Why I finished it: The book was written, illustrated, and designed by fifteen people in just six weeks. It has a clear, somewhat politicized agenda to make readers aware of the choices faced by some young Cambodian women. Sounds like something I’d never enjoy, but it was truly excellent. The spacious layouts make the book feel unrushed, and the different artists’ styles work together in unexpected ways. Too many nonfiction graphic novels are text heavy, relying on exposition to get the facts out. Shake Girl avoids this mistake, substituting fictional dialogue that allows Shake Girl to come alive, and made her story real to me.
I'd give it to: Liz, who enjoyed Joe Sacco’s Footnotes in Gaza, and may be ready for a more fictionalized, less polished graphic novel. If she likes this, I’ll recommend the first collection Ariel Schrag’s high school comics, Awkward and Definition to show her what contemporary high school life is like.
Tess is eager for thirteen-year-old Aaron to live with her family. (His drug addicted mother is unable to care for him, though he doesn’t see it that way.) She has a younger sister, but that’s not the same as having someone near her own age, and there aren’t many other kids on the island. Keeping the school means everything to Tess. Her mother is the teacher, and her father’s income as a lobster fisherman is not enough to support the family.

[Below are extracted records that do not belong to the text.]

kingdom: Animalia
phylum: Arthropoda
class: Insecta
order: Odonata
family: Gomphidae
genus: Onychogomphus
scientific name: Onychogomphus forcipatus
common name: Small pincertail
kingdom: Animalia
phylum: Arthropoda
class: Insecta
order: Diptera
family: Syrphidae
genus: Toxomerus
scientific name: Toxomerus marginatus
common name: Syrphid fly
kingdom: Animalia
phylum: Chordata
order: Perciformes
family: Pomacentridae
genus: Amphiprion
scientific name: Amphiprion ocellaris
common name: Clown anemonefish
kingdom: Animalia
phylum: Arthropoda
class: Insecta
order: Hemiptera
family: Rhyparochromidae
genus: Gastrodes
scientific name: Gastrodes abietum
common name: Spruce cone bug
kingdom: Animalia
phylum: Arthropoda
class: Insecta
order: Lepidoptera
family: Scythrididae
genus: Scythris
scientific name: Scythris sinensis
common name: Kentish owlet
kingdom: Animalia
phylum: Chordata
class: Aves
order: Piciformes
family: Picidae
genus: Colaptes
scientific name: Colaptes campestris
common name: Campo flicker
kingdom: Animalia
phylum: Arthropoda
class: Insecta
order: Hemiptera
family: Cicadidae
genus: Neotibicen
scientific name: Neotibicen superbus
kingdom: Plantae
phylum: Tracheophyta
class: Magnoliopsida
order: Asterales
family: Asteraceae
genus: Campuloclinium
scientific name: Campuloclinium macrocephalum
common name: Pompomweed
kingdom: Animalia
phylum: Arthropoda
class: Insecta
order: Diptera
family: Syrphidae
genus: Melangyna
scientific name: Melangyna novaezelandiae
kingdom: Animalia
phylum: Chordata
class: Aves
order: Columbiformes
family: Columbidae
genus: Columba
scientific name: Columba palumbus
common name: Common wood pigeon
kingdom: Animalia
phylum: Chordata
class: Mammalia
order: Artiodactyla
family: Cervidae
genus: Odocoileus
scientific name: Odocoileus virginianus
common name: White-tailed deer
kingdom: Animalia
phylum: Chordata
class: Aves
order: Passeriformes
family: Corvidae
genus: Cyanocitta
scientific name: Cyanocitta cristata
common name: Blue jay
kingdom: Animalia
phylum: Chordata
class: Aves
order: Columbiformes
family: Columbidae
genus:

If the school closes they’ll have to move to the mainland and she’ll have to give up her dream dream of becoming a fisherwoman. But Aaron feels used, like he wouldn’t have been invited to live with the family if their school didn’t need students.
Why I picked it up: I was a huge fan of Lord’s Rules and curious about this novel, inspired by the steps a Maine community took to save its school.
Why I finished it: Tess has such a great heart! She over-involves herself in Aaron’s life, trying to make everything right. Aaron has a lot of anger in him because he feels let down by those who should be there for him. But he also longs for family, acceptance and unconditional love. I wanted to see how life would work out for these two.
I'd give it to: Nate, who hasn’t always had the best of luck with his family and needs to know that he can find love and support outside of his biological relatives. My friend Mike would love that each chapter heading is a superstition that relates to its content.